The Henderson family. Really just starting out in life, like Decker and his family had once done. Building dreams and burnishing memories that would last a lifetime for all of them.

His last Christmas with his family had been a memorable one. Decker had gotten a couple days off, and thankfully no one had decided to murder someone else that close to the holiday.

They had gone to see Molly perform in her school play. It had been a Christmas version of Peter Pan. Molly had played Wendy.

She had worked on her lines for two weeks, reciting them to whichever parent was around to listen to her, barging in on Decker when he’d been shaving, or even dressing.

She had carried it off without a hitch, helping others to perform their roles too because she’d apparently memorized everyone else’s lines as well.

Great memory.

She didn’t get that from her dad. Before his injury Decker had been pretty normal with his recall. And he couldn’t imagine he could pass on the elements of a traumatic brain injury to his kid.

He sat next to Cassie in the audience that night watching their little girl act her heart out, surprising him with little things, tiny nuances that she seemed to instinctively add to her performance. She might have grown up to be a great actress.

Now no one would ever know.

Yes, it had been a great Christmas. They’d gone out to dinner after the play and celebrated Molly’s performance. They’d toasted her with vanilla sundaes.

Decker had relished every moment but had of course believed there would be many, many more just like them. Enough to fill a lifetime of memories, even for someone like him. She would grow up, marry, have kids, and he would become the doting grandfather, or as close to that as someone like him could be.

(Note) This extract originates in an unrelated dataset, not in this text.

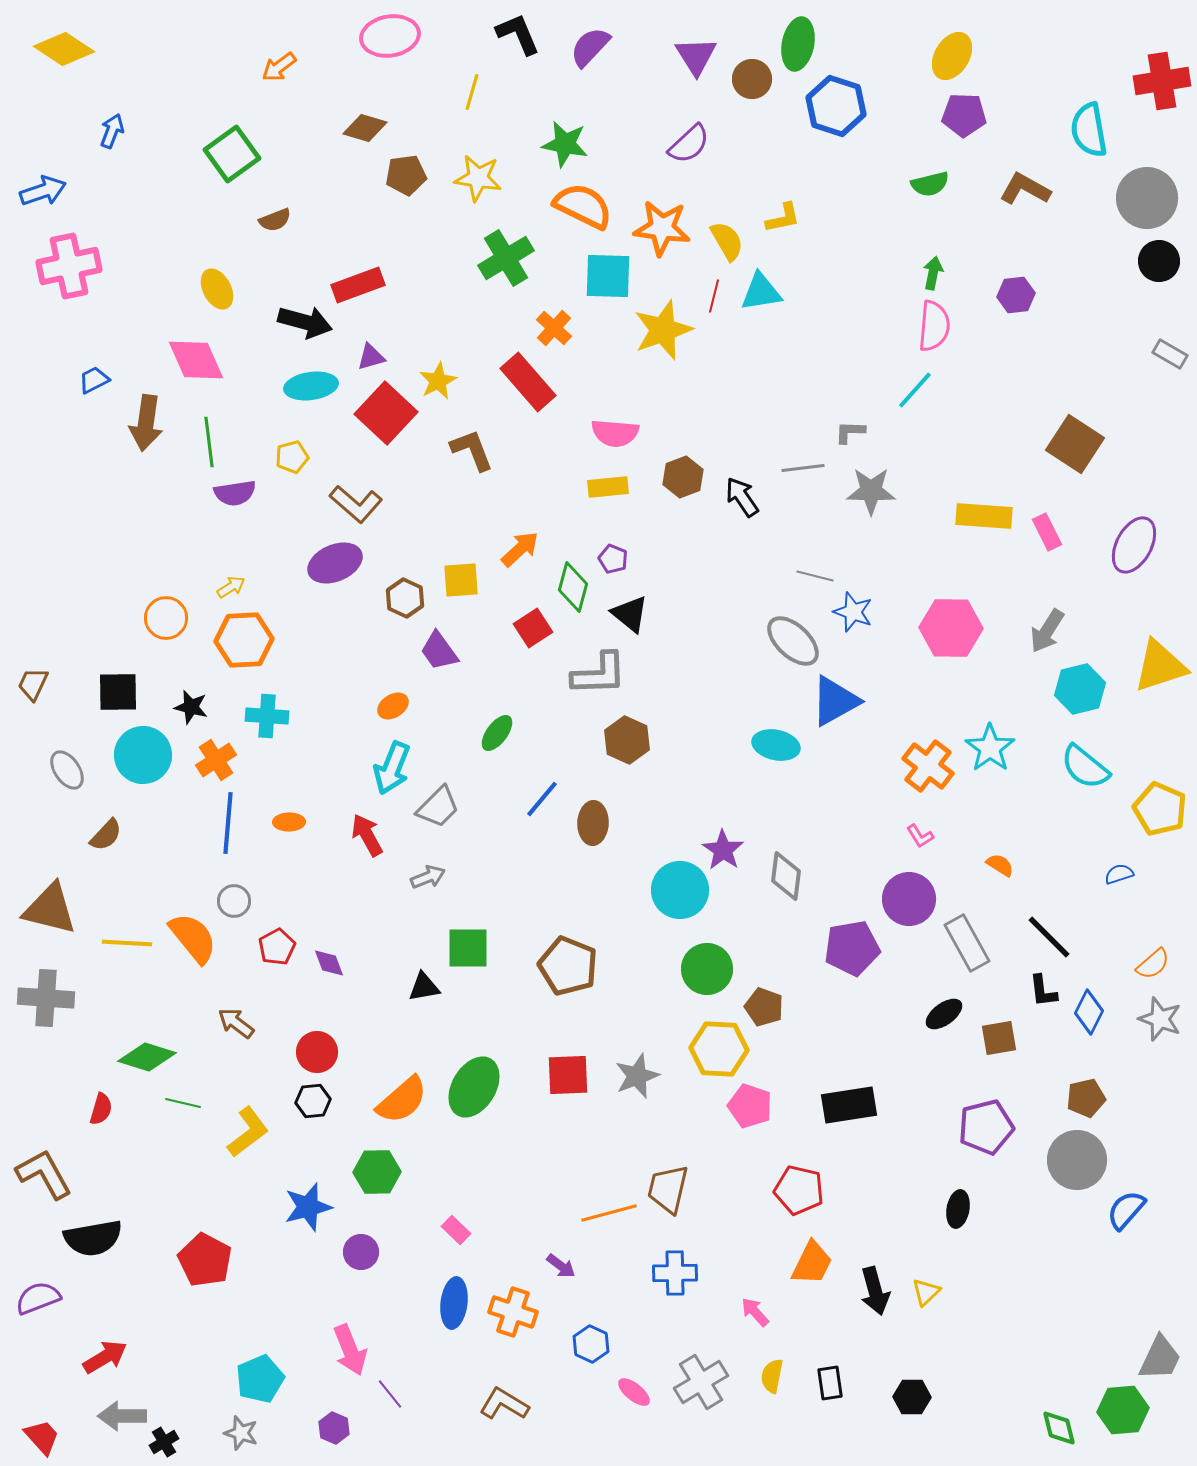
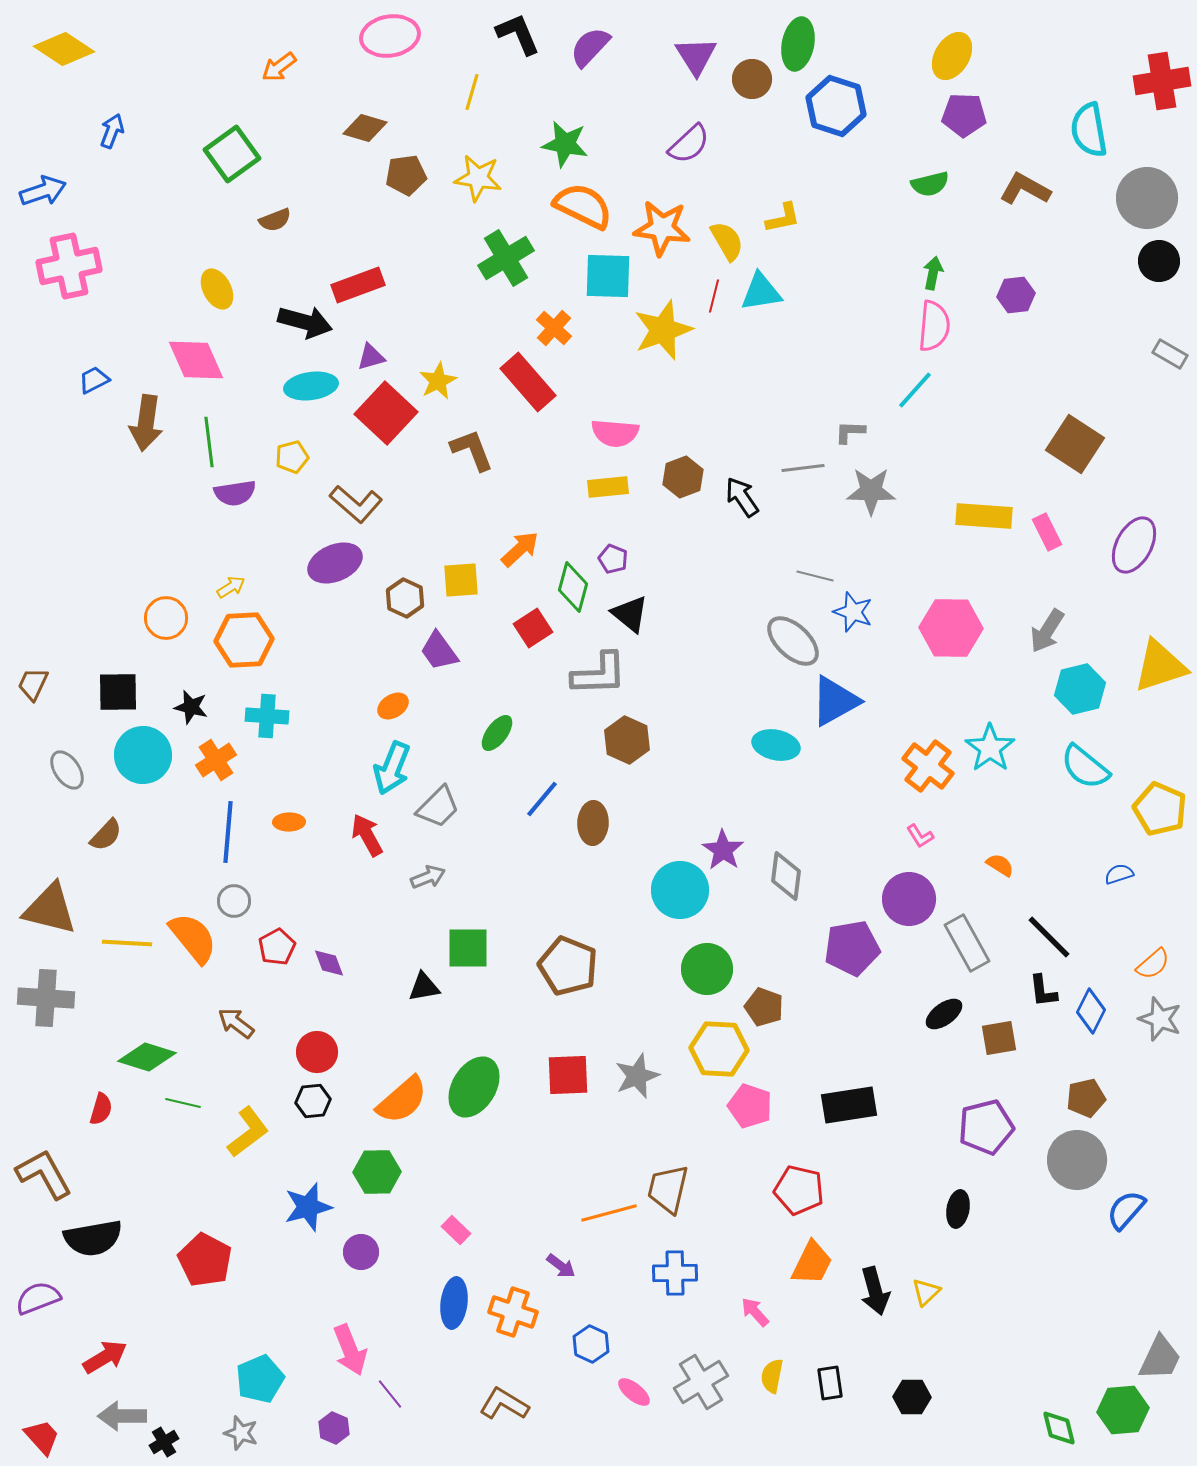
blue line at (228, 823): moved 9 px down
blue diamond at (1089, 1012): moved 2 px right, 1 px up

He glanced over at the window again as he saw the little girl sit on the sofa next to her mom. A book was opened. A story was commenced.

Decker started up the car and drove off.

He could barely see the road for the tears.

He should never have come back here. It was literally tearing him apart, when he could least afford it.

It’s always about the next case, though, right? Even when Cassie and Molly were alive. He had never dwelled much on all the time he had missed with them because there was always some bad person he had to track down. All the nights getting home long after they both had gone to bed. And then getting up and leaving before they awoke.

I just thought I’d have more time. Just... more time.

But then again, another sunrise was guaranteed to no one. Certainly not to his family.

And by association, not to him.

Thankfully, the farther away he drove, the faster these thoughts left him. For now.

He drove downtown and stopped in front of the building where he’d almost died. Across the street was where Rachel Katz had nearly perished, lending a macabre symmetry.

He checked in with the officer guarding her apartment and started to look around. He glanced across at the broken window, the blood on the couch and carpet. That told a story he already knew.

Katz had mysterious backers, offshore shell companies funneling the money for her myriad projects in little old Burlington, Ohio. What was the attraction?

It did make one wonder.

And then there was the American Grill. There were thousands of places just like it all over the country. Thick piled-high burgers, mammoth mounds of fries, chicken wings, pitchers of beer, large-screen TVs for sports. There would always be a clientele for that, but no one was getting rich off it, like Katz had told Mars.

He had done another search of her apartment and came away not knowing any more than he had on entering the place.

They would just have to wait until she woke up.

This was a frustrating case because he could not seem to make traction on any lead. He could not make Mitzi Gardiner talk. And he had nothing to charge her with. There was absolutely not enough evidence. He knew that she had worked to frame her father, but he couldn’t prove it. She had been amply rewarded, with a new life. And yet as he’d left her home, he’d also left behind a woman who was clearly racked by guilt.

But that meant nothing in building a case. He would have to find a road to the legal truth somewhere else. It would not apparently go through Mitzi Gardiner.

He sat down on a chair in the kitchen and studied his possibilities. There weren’t many, so they didn’t take him long. He quickly settled on one.

Sally Brimmer.

She’d been killed for a reason. He had to find out what that reason was.

And he could start in one of two places.

He picked one, called Lancaster to meet him there, and set off.